## What is expected
In the items below, lay out the lines from the one containing "Gmina Przemęt" through the one containing "dotyczących plików cookies" as a JSON list of strings, one string per line, leaving out any blank lines.

## Data under study

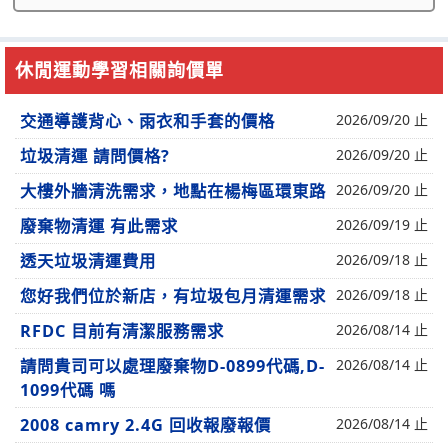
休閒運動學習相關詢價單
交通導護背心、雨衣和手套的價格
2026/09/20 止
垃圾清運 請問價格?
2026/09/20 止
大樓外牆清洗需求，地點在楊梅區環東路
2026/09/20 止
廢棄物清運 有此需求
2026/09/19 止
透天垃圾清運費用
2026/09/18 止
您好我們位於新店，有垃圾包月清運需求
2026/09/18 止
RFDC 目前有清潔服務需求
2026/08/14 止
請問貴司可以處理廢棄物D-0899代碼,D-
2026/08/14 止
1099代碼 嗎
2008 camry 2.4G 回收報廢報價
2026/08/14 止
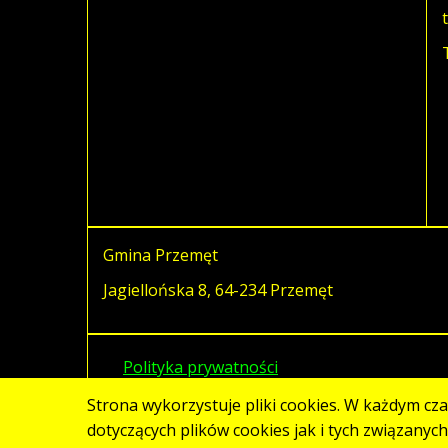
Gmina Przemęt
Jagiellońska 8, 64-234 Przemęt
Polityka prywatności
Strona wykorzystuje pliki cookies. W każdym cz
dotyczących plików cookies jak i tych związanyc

==

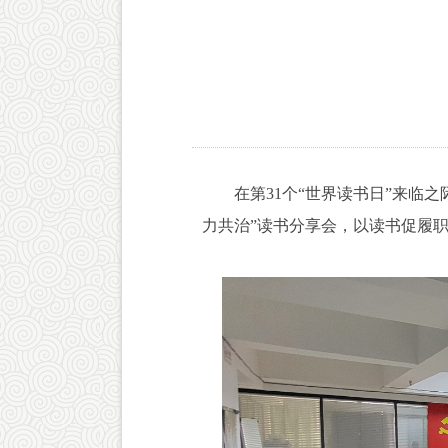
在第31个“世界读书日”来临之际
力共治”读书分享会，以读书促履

## Exercise response
[
  "Gmina Przemęt",
  "Jagiellońska 8, 64-234 Przemęt",
  "Polityka prywatności",
  "Strona wykorzystuje pliki cookies. W każdym cz",
  "dotyczących plików cookies jak i tych związanyc"
]